Veronica Yoko Plebani ha 25 anni, occhi pieni di grinta e un sorriso raggiante. Alle soglie di una laurea in scienze politiche, trascorre le sue giornate tra allenamenti e incontri con gli amici. Una vita come tante, si potrebbe pensare. Eppure, Veronica è reduce da una meningite batterica fulminante che nel pieno dell’adolescenza, a 15 anni, ha segnato il suo corpo in maniera irreversibile, lasciandole diffuse cicatrici e l’amputazione di tutte le falangi.  

A seguito della malattia, la Plebani ha saputo rialzarsi, diventando un’atleta paralimpica professionista nel triathlon – una disciplina sportiva che comprende, nel corso di ogni gara, una sequenza di prove di corsa, ciclismo e nuoto. Veronica ha bisogno di apposite protesi per allenarsi per far sì che il suo corpo possa funzionare al meglio. 

Seppure con un corpo così segnato dalla malattia, altro rispetto ai canoni estetici più comuni, non si vergogna (ma perché dovrebbe? verrebbe da dire), anzi ne fa un punto di forza – per sé e per chi ha sperimentato una condizione come la sua – mostrandolo senza infingimenti, posando finanche nuda, per scardinare i vecchi e amplificati stereotipi di bellezza inchiodati sui corpi perfetti delle modelle in passerella.  

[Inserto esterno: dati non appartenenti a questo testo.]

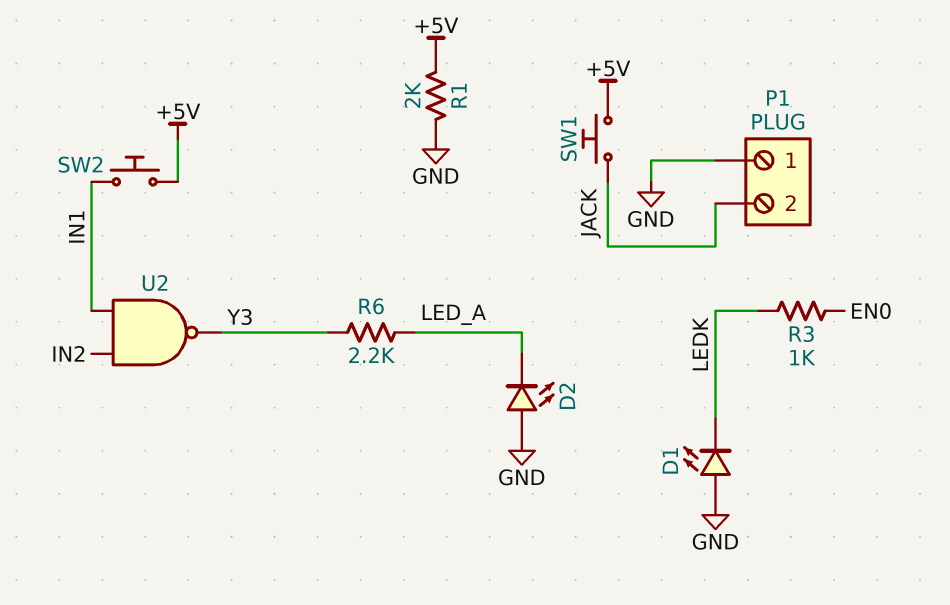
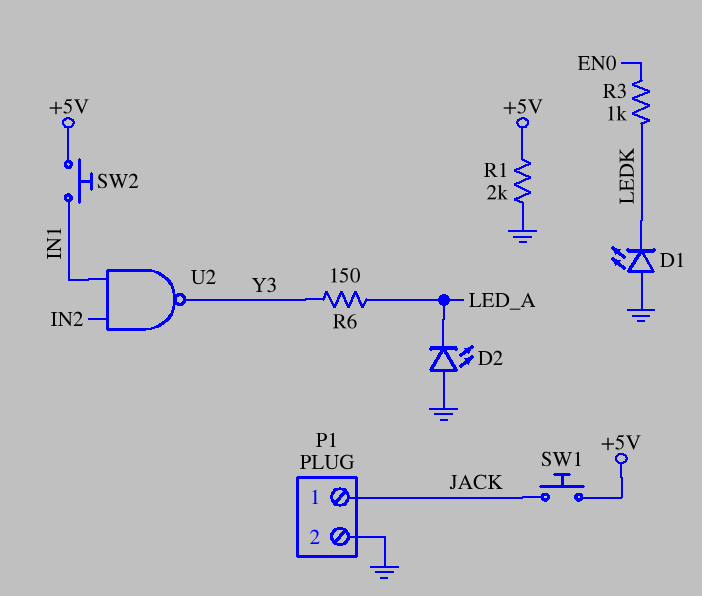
P1 pin 1: GND -> JACK
P1 pin 2: JACK -> GND
R6: 2.2k (LED_A, Y3) -> 150 (LED_A, Y3)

Le inquadrature, fotogramma dopo fotogramma, la seguono discretamente, ma senza buonismi di maniera, nella sua quotidianità: negli allenamenti sfiancanti come sui set fotografici, per i quali posa senza veli, sino alle serate con gli amici e i compagni dell’università.  

Il racconto non perde, tuttavia, mai l’impronta leggera e delicata, e scorre fluido, senza mai scadere nella commiserazione o nel compiacimento. 

Corpo a corpo entra in punta di piedi nel mondo della diversità e della disabilità, offrendo uno sguardo diverso sulla bellezza che non sempre e non solo deve essere ricondotta ai canoni standard, guardando allo sport come strumento capace di stimolare una rinascita, favorire un equilibrio con sé stessi, un bilanciamento tra corpo e mente, un pungolo per guardare avanti con coraggio e ambizione, al di là dei limiti che la società vorrebbe imporre. 

La storia di Veronica è la storia di una donna determinata, sicura di sé, consapevole dei sacrifici necessari al raggiungimento dei propri obiettivi agonistici, ma non solo. Convinta com’è che la cosiddetta ‘diversità’ non può in alcun modo appannare i sogni, essa può invece diventare la sua stessa forza. Il racconto di Maria Iovine e la storia di Veronica insegnano del resto che la diversità esiste solo negli occhi di chi guarda, forse in modo distratto, soffermandosi solo sull’apparenza. E’ con questo spirito che Veronica alle Paralimpiadi di Tokyo 2021 – rimandate di un anno a causa della pandemia – ha conquistato una medaglia di bronzo, un altro importante traguardo, per lei ma anche per tutti coloro che guardano alle sue imprese, sportive e umane.